Many Individual account savings plans and some HSAs offer an employer match. Some calculate the match each payday.  Some calculate the match on a cumulative, year-to-date basis. Some “true-up” the match after the end of the plan year so workers receive the same employer contribution amount regardless of when contributions are made during the year.  The “true-up” is a “second chance” for workers who:

  • Failed to enroll earlier in the year, or 
  • Failed to contribute enough each paycheck to obtain the full employer financial support.    

Given the diversity of worker finances where many, if not a majority, live paycheck to paycheck, plan sponsors should consider the need for a “true-up” provision – in your 401(k), 403(b), and/or in your HSA.    


It's time to take immediate action if:

- Your plan has a “true-up” provision and allows flexibility in contribution rates. Issue a specific, targeted communication to encourage workers to increase contributions as needed to obtain the full employer match.  
- Your plan does not currently offer true-up provisions. it is not too late to add them this year – announce the change with great fanfare, then process the contribution manually after the year ends.

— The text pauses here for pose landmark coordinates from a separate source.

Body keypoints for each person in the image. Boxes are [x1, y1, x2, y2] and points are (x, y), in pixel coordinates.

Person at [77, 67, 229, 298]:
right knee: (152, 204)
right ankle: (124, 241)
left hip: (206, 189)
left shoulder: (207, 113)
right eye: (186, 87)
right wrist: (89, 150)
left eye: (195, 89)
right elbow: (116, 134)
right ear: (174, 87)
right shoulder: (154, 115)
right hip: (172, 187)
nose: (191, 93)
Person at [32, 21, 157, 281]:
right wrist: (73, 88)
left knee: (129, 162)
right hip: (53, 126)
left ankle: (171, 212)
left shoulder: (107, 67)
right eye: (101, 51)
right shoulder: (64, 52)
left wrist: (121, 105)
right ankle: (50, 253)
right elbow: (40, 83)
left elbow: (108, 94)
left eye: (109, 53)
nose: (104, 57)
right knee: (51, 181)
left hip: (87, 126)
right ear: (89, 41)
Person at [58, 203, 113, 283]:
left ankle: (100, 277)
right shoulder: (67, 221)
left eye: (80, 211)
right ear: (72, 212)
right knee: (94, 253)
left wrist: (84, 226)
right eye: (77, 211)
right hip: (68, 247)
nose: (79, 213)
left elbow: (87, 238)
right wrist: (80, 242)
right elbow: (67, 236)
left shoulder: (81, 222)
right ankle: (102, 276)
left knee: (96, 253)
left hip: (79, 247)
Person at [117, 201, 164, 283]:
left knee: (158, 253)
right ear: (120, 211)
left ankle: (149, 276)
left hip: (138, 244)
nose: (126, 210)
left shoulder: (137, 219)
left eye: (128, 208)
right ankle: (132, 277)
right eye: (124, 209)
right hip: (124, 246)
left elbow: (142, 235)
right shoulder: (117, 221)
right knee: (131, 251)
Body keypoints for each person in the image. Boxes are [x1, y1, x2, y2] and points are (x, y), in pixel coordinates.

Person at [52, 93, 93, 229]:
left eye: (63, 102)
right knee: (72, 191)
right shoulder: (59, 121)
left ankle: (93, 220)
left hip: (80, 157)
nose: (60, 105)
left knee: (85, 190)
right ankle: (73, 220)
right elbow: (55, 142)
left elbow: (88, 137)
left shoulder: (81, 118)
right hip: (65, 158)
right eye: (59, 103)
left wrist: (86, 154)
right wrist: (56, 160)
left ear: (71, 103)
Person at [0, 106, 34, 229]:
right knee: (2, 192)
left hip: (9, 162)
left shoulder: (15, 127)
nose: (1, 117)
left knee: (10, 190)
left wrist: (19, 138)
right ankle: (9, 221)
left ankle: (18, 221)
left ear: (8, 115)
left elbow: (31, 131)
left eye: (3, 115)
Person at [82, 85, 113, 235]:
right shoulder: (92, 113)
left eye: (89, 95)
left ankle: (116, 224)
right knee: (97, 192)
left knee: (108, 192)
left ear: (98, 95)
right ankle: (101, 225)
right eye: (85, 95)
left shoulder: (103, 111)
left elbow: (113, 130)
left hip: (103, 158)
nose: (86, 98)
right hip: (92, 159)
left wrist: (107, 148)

Catch-Up – IRC §§401(k) and 403(b) plans, and HSAs

Catch-up contributions for workers aged 50 and up were added for 401(k) and 403(b) plans as part of the Economic Growth and Tax Relief Reconciliation Act of 2001. Most plans provide catch-up provisions – you should too! Participants become eligible to make catch-up contributions in the calendar year in which she/he reaches age 50. Catch-up contributions are special for three reasons – they are not included or considered when applying:

  • The annual addition calculation under IRC §415(c),
  • The maximum deferral limit under IRC §402(g), and 
  • The Average Deferral Percentage (ADP) discrimination testing.  

So, catch-up contributions can be used to enable higher total contributions and, as necessary, to re-characterize contributions that would otherwise be returned to participants due to IRS limits.2 

Catch-up contributions were part of the initial authorization for HSAs as part of the Medicare Modernization Act of 2003.  Because the HSA account is a participant-owned custodial account, all individuals who are eligible to contribute to a HSA become eligible to make catch-up contributions in the calendar year in which she/he reaches age 55.  IRC §223(b)(3)(B) provided for an initial catch-up contribution amount of $500 in 2004, and increased that by $100 each year until it reached the current maximum of $1,000 in 2009 - it has not changed since then. Each eligible individual who is age 55 or older can make a catch-up contribution to his or her own HSA. 

What’s Up?

Are you adding a HSA-capable health option in 2019?  If so, you may want to consider making that option available December 1st 2018, so that you can publicize and market a unique option to contribute a full year’s amount to the HSA this year, under the “last month rule.”For some, that could be the most valuable “catch-up” or “true-up” option for 2018! 

1Felice Stevens, The Shape of You   
2Internal Revenue Service, See: See also:  Treasury Regulation §1.414(v)-1(d)(2)(iii)
3IRC §223(b)(8) “…  for purposes of computing the (contribution limit) …  an individual who is an eligible individual during the last month of such taxable year shall be treated — as having been an eligible individual during each of the months in such taxable year, and as having been enrolled, … in the same high deductible health plan in which the individual was enrolled for the last month of such taxable year” (so long as coverage is maintained throughout a testing period of the subsequent taxable year).